I got to Fish Emulsion my Crucifers Today
I got to fish emulsion my crucifers today. They got transplanted 3 weeks ago with a half strength dose, so today I used full strength. Watering them with a watering can is always fun for me because it demonstrates the effectiveness of continual applications of organic mulch.
The water doesn’t puddle or run off, but flows strait down around the roots. I used to make motes around my plants to keep the water from running off. I still do but I have to move the watering can around the plant to get all the soil wet. It’s a tribute to consistent mulching because my soil does’nt get rototilled. It’s red clay soil that has been aerated by the earthworms consuming the mulch.
The single most effective gardening technique is to mulch. Often. Don’t let your dirt see sunlight. Thin layers, many times a year, keep the earthworms close go the surface. Thick layers will kill weeds, but the soil needs air, so wet leaves that lay like shingles are best used in the pathways.
I also picked a handful of asparagus spears today, one of the best parts of a spring garden. Plant asparagus once, and harvest it for 20 years. If everything in the garden was as easy, we’d have nothing left to do except weeding. No one actually likes weeding but we do it to keep our veggies from having to compete with them for nutrients, water and sunlight.

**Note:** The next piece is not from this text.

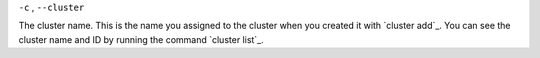``-c`` , ``--cluster``

The cluster name. This is the name you assigned to the cluster when you created it with `cluster add`_.
You can see the cluster name and ID by running the command `cluster list`_.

The worst weeds to have are the invasive ones with massive root systems, like Creeping Jenny, or the ones that reseed themselves underground like Nut Sedge. I need to use a spade to remove Creeping Jenny because a hand weeder is too small and ineffective against the size of their root systems. It’s a daunting task to keep it out of the planting beds and I wouldn’t recommend planting it anywhere near your veggie garden. I work myself into a sweat just clearing a 1’x4′ strip, and I can’t use it for mulch anywhere because it will take root and spread.